Construction Act Notices
In November 2011 I uploaded a power point presentation that I had presented to clients concerning the key changes that had been made to the Construction Act. To read these slides please follow this link
I was in 2011 of the opinion that the most significant change was the consequences where a party failed to respond to a Default Payment Notice; in this situation the amount claimed is the amount due – no argument, no defence, it has to be paid.
Default Payment Notice are served by a contractor when an employer fails to comply with his obligation to advise of an amount due. The contractor basically says I consider the amount due as [£100,000] and should go on to explain why; the Construction Act sets out exactly what the Default Payment Notice has to contain in order to be valid. If a valid “Pay Less” notice is not served by the employer in response then the amount contained in the Default Payment Notice has to be paid regardless of whether the contractor’s claim has merit or not. The employer has to pay that which has fallen due and reclaim any overpayment in subsequent valuations.

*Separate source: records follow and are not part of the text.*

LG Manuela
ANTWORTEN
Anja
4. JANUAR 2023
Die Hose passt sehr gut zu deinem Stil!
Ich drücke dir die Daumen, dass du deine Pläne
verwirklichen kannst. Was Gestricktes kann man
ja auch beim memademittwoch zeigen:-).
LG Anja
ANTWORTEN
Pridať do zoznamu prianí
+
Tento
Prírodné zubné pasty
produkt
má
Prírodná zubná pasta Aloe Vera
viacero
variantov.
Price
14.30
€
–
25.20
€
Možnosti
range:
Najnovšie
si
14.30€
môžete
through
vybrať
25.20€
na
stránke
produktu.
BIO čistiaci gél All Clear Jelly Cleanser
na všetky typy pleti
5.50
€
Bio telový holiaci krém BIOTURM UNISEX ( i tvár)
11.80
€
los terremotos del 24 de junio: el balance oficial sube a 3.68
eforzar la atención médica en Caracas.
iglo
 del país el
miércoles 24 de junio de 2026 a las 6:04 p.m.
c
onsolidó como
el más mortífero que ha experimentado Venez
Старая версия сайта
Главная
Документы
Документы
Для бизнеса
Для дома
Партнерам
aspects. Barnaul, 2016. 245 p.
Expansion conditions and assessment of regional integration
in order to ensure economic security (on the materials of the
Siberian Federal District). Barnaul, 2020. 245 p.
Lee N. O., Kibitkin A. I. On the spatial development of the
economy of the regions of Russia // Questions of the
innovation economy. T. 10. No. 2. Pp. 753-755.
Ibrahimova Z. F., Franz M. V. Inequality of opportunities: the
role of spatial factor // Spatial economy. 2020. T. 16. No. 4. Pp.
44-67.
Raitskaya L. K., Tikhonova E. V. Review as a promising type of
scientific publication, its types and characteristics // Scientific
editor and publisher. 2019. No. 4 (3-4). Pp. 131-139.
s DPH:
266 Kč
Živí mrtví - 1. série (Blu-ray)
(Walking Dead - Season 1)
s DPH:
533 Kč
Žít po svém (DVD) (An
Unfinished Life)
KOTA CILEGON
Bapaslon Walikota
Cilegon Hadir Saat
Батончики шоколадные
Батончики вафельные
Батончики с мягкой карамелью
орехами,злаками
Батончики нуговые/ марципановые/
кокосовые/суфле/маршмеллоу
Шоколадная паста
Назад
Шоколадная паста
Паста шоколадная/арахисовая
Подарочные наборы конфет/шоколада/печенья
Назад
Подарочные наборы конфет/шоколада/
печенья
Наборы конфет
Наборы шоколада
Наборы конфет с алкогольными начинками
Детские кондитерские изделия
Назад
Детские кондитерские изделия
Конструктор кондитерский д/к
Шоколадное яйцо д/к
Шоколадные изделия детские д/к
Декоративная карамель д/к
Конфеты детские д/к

It is important to note that if the contract entitles the contractor to make application for payment (many standard forms and bespoke forms do) then this application is capable of amounting to a Default Payment Notice where the employer fails to advise of the amount due. The wisdom of bespoke terms providing for applications is therefore questionable unless an employer has adequate procedures to ensure he can respond to each application served. Conversely if you are the party being paid then you should always ensure that applications are submitted in a format that are capable of amounting to Default Payment Notices.

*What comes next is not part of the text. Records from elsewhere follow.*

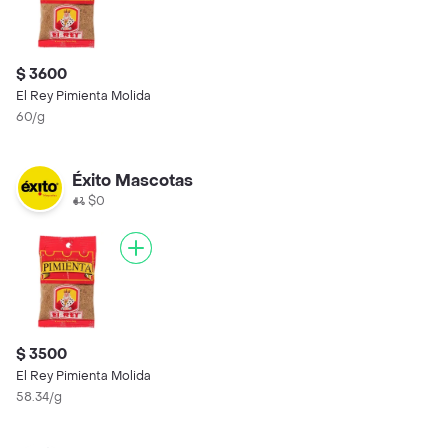
$ 3600
El Rey Pimienta Molida
60/g
Éxito Mascotas
$0
$ 3500
El Rey Pimienta Molida
58.34/g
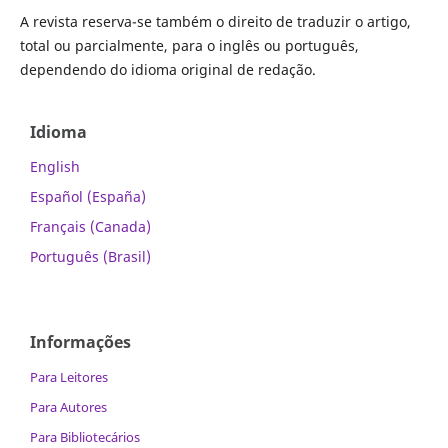
A revista reserva-se também o direito de traduzir o artigo,
total ou parcialmente, para o inglês ou português,
dependendo do idioma original de redação.
Idioma
English
Español (España)
Français (Canada)
Português (Brasil)
Informações
Para Leitores
Para Autores
Para Bibliotecários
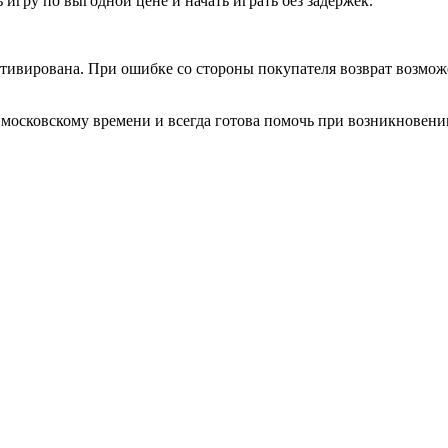
ь игру по выгодной цене и начать играть без задержек.
активирована. При ошибке со стороны покупателя возврат возм
о московскому времени и всегда готова помочь при возникновени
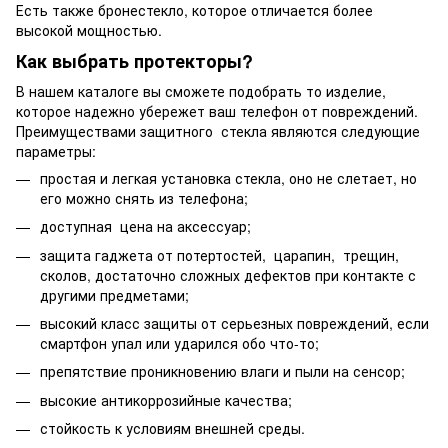
Есть также бронестекло, которое отличается более
высокой мощностью.
Как выбрать протекторы?
В нашем каталоге вы сможете подобрать то изделие,
которое надежно убережет ваш телефон от повреждений.
Преимуществами защитного стекла являются следующие
параметры:
простая и легкая установка стекла, оно не слетает, но
его можно снять из телефона;
доступная цена на аксессуар;
защита гаджета от потертостей, царапин, трещин,
сколов, достаточно сложных дефектов при контакте с
другими предметами;
высокий класс защиты от серьезных повреждений, если
смартфон упал или ударился обо что-то;
препятствие проникновению влаги и пыли на сенсор;
высокие антикоррозийные качества;
стойкость к условиям внешней среды.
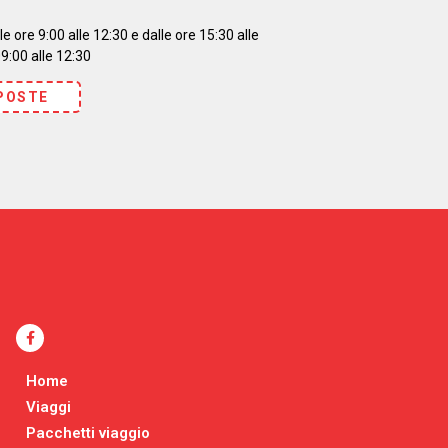
e ore 9:00 alle 12:30 e dalle ore 15:30 alle
9:00 alle 12:30
POSTE
Home
Viaggi
Pacchetti viaggio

It is also worth bearing in mind contracts which are governed by the Scheme. It may well be that the contract is oral or there are no formal recorded terms save price, scope and programme; in this situation the contractor would be entitled to rely on the Scheme to serve its Default Payment Notices and again the amount applied for would be the amount that has to be paid.
Does it matter in the situation where there are interim payments and the amount can just be clawed back in subsequent applications? I think it does and particularly so as you approach the end of the programme. The employer is not only at risk of never seeing its money again but also the dynamics of any final account discussions can be altered because the contractor and not the employer holds the cash.
With all the above in mind my only surprise is that it has taken nearly 18 months before I have seen a dispute exactly on this matter. We recently advised a client to adjudicate simply on the fact that there was no Payless Notice and therefore the amount due in the Default Payment Notice was due. My advice was to not even bother putting forward a substitute argument of asking the adjudicator to value the application: why incur the cost of inviting the adjudicator to consider something that was not necessary? Why incur the cost of having to respond to the other side’s valuation when this was not necessary?
The other side realised the futility of resisting the adjudication and just paid up!